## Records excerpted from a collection
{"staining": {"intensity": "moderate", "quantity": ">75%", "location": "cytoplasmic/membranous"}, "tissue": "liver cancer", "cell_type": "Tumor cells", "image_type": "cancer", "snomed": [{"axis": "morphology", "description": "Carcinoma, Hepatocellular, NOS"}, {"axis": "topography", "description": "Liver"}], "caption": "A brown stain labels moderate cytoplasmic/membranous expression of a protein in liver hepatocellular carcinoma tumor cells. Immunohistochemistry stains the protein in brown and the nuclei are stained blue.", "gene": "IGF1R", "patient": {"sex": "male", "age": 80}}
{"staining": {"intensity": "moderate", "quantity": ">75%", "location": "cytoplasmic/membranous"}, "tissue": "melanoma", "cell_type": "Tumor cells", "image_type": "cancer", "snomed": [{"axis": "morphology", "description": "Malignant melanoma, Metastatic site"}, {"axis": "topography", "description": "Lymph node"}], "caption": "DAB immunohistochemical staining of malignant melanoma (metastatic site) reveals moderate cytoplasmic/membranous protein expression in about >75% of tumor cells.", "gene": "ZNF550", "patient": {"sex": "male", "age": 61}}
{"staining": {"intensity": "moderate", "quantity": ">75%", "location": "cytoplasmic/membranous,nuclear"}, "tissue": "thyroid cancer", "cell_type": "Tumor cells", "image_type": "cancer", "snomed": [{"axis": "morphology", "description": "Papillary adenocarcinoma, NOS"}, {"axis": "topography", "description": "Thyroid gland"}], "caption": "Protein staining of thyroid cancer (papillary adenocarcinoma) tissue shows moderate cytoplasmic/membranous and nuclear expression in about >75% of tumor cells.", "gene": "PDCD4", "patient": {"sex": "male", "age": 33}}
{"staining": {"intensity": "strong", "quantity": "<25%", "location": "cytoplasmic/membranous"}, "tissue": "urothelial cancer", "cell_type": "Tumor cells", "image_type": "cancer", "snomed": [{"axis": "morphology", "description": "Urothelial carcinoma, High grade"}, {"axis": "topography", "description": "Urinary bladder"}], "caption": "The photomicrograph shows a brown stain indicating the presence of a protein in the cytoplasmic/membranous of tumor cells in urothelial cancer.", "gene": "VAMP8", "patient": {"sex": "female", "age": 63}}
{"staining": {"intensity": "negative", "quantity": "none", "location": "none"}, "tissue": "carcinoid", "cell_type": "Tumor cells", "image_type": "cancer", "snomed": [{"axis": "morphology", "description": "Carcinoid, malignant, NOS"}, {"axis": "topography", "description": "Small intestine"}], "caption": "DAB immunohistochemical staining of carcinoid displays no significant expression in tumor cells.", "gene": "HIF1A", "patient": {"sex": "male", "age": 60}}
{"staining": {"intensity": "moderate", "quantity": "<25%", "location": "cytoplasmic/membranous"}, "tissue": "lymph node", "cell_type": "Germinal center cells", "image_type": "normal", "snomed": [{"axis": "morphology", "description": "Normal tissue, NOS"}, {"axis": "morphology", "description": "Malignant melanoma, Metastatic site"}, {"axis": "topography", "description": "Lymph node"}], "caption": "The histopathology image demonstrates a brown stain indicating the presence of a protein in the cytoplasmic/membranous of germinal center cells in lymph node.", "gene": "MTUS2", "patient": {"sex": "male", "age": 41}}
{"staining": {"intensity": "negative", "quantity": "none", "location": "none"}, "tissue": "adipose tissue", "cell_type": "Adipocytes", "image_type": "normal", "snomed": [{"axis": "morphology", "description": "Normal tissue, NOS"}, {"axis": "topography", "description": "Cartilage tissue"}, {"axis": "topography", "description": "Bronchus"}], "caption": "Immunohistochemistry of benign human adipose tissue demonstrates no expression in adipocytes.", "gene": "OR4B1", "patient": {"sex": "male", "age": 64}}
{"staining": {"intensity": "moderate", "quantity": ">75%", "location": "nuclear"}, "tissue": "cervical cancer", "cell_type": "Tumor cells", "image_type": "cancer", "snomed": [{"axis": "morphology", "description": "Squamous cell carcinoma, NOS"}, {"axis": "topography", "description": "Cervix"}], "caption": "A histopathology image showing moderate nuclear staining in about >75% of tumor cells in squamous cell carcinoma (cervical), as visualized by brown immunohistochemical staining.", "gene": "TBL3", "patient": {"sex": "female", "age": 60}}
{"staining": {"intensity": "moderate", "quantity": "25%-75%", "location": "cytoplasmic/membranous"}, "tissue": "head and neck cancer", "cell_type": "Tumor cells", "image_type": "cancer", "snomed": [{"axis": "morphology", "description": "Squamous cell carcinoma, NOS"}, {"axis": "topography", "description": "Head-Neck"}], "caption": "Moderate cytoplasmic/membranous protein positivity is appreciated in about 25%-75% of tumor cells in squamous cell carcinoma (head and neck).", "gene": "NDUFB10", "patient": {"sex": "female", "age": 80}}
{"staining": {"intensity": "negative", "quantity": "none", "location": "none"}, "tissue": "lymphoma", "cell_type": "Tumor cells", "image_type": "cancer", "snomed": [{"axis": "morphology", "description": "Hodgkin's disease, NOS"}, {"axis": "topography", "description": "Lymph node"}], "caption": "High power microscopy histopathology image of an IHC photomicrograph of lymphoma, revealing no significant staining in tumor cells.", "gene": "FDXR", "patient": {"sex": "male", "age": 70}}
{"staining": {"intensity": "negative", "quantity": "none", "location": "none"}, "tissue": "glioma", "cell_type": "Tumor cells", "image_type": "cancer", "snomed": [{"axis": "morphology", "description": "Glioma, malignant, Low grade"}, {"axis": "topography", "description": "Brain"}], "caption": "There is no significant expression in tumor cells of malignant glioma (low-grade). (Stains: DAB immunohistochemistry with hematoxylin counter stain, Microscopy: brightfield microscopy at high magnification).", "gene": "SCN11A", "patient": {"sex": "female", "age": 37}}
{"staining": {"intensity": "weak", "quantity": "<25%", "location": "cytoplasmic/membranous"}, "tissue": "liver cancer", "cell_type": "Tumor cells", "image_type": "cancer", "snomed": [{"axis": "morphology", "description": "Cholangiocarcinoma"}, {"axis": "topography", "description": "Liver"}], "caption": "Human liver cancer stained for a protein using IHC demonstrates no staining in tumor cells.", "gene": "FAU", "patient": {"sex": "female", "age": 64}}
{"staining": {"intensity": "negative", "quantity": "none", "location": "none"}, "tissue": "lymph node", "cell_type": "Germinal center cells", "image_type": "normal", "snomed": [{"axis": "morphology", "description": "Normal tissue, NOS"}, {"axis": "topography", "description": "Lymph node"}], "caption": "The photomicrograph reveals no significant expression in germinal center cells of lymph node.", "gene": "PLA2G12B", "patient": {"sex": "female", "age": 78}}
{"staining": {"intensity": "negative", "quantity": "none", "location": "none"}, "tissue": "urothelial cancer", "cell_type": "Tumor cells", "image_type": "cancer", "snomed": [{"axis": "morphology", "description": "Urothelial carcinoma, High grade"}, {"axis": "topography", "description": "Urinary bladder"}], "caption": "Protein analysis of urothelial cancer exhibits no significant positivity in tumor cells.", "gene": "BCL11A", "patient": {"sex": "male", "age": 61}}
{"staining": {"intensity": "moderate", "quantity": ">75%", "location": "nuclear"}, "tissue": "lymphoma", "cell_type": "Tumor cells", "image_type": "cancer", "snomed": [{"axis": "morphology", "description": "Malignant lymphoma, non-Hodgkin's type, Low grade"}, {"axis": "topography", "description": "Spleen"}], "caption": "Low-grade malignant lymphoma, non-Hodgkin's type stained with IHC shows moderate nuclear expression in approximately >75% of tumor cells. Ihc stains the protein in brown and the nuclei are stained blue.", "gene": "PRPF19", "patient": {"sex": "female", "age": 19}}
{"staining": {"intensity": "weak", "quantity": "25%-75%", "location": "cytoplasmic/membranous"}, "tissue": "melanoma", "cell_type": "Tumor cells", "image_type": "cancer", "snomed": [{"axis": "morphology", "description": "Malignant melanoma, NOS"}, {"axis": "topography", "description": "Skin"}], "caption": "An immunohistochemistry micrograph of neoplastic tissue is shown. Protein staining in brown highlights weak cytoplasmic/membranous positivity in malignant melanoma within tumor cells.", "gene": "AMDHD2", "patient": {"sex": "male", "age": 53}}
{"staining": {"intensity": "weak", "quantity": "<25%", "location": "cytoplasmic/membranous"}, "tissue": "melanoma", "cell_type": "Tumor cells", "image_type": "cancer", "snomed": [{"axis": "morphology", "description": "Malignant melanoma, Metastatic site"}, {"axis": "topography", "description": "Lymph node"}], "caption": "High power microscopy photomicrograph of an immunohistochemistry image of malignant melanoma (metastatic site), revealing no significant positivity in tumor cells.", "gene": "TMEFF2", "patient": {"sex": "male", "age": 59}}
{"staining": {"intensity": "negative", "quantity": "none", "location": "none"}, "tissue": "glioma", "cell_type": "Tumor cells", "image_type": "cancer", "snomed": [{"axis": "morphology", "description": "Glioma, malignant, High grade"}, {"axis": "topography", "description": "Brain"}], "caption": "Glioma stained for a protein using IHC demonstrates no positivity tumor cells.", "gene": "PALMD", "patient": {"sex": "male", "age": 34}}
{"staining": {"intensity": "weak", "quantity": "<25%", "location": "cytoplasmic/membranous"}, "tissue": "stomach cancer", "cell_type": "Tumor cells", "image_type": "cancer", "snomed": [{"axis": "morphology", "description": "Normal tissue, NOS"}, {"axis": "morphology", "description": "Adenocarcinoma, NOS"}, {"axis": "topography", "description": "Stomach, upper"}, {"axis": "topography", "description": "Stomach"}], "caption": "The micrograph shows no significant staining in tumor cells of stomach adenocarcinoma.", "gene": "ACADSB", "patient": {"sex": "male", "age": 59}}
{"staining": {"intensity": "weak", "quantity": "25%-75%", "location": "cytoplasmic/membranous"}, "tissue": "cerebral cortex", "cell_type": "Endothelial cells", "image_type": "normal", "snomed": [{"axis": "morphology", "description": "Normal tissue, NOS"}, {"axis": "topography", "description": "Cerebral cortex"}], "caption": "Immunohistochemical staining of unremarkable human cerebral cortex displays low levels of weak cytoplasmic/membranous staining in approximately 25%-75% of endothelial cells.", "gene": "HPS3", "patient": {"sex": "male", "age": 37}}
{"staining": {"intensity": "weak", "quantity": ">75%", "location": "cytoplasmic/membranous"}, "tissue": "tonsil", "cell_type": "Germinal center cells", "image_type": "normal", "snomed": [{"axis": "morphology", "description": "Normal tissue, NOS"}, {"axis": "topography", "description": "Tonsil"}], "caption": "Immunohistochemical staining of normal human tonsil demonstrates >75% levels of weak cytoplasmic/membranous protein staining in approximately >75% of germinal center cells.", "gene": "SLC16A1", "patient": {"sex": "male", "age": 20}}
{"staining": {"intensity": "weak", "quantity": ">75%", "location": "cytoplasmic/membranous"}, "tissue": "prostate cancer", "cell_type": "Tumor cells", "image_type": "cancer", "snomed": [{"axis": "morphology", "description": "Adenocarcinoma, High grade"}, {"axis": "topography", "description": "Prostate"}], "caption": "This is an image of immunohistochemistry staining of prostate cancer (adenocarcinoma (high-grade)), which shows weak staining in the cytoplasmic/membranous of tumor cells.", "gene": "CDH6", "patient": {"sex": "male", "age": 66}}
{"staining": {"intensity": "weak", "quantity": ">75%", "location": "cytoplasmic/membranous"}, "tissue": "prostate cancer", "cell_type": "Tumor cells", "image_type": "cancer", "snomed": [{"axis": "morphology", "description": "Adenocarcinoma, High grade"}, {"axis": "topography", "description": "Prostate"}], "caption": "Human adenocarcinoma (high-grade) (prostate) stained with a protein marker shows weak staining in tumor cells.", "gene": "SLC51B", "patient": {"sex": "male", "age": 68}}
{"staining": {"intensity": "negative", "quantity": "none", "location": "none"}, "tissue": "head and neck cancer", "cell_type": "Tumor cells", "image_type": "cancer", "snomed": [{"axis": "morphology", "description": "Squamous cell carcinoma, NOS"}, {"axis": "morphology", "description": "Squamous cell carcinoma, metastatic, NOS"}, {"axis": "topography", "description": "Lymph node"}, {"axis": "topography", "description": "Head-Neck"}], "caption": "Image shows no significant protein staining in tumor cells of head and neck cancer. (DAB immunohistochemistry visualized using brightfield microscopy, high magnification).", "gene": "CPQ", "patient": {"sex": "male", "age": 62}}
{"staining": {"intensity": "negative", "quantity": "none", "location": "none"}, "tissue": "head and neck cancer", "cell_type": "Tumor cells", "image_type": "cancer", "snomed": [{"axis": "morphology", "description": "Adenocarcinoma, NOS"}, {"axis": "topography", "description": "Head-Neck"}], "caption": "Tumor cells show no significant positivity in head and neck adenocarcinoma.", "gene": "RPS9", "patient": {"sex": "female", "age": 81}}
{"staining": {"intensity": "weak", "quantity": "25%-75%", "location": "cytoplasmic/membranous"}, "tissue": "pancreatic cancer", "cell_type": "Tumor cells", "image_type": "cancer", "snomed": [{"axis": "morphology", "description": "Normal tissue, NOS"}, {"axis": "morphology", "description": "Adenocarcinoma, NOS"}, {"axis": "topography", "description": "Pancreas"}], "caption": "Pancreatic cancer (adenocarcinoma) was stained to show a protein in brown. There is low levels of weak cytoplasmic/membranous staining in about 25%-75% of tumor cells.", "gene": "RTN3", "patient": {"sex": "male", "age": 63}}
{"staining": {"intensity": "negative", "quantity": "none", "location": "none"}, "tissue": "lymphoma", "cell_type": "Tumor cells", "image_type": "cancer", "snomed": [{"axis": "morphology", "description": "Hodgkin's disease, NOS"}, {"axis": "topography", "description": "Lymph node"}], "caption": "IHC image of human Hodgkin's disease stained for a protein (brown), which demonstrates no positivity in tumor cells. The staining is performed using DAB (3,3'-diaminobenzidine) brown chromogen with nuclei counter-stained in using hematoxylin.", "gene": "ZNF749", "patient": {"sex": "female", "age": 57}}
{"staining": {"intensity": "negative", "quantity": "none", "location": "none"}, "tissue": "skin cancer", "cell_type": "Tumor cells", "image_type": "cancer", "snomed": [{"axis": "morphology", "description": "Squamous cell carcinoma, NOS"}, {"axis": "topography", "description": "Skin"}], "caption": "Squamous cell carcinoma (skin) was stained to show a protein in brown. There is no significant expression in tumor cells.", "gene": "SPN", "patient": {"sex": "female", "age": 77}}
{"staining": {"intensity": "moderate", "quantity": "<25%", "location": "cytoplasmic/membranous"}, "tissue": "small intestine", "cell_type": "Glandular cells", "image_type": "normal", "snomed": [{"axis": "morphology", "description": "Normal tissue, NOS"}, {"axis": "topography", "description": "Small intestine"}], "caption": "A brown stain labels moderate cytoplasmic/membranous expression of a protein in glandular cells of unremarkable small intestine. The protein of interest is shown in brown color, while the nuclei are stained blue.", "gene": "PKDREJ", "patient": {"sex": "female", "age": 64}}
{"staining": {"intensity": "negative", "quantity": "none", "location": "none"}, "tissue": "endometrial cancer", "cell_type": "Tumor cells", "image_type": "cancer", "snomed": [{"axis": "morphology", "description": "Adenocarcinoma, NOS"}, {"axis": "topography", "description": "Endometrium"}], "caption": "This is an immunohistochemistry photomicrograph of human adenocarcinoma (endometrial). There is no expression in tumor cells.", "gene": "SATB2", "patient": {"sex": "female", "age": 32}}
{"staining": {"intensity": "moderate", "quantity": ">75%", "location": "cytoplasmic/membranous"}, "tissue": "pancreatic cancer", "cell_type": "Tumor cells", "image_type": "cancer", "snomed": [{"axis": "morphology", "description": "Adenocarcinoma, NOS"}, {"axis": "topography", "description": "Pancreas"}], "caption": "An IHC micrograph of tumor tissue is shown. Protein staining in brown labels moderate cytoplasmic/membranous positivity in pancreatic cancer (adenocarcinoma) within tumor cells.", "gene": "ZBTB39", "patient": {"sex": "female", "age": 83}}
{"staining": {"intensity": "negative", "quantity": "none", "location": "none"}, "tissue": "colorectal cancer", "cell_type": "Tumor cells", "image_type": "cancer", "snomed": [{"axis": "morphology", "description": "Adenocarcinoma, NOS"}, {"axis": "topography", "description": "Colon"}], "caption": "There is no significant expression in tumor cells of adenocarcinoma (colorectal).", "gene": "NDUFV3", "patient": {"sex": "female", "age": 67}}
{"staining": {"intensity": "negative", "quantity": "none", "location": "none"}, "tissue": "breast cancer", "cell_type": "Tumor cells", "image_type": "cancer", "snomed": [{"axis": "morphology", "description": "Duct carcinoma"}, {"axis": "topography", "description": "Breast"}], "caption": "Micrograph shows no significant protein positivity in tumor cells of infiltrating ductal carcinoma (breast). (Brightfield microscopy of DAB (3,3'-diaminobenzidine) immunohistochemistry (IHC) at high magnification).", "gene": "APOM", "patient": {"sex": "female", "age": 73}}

## Prompt
In the data above, start at the line that has "is an immunohistochemistry", stop after the line that has "IHC micrograph of", and print every line in between exactly as it stands.

## Result
{"staining": {"intensity": "negative", "quantity": "none", "location": "none"}, "tissue": "endometrial cancer", "cell_type": "Tumor cells", "image_type": "cancer", "snomed": [{"axis": "morphology", "description": "Adenocarcinoma, NOS"}, {"axis": "topography", "description": "Endometrium"}], "caption": "This is an immunohistochemistry photomicrograph of human adenocarcinoma (endometrial). There is no expression in tumor cells.", "gene": "SATB2", "patient": {"sex": "female", "age": 32}}
{"staining": {"intensity": "moderate", "quantity": ">75%", "location": "cytoplasmic/membranous"}, "tissue": "pancreatic cancer", "cell_type": "Tumor cells", "image_type": "cancer", "snomed": [{"axis": "morphology", "description": "Adenocarcinoma, NOS"}, {"axis": "topography", "description": "Pancreas"}], "caption": "An IHC micrograph of tumor tissue is shown. Protein staining in brown labels moderate cytoplasmic/membranous positivity in pancreatic cancer (adenocarcinoma) within tumor cells.", "gene": "ZBTB39", "patient": {"sex": "female", "age": 83}}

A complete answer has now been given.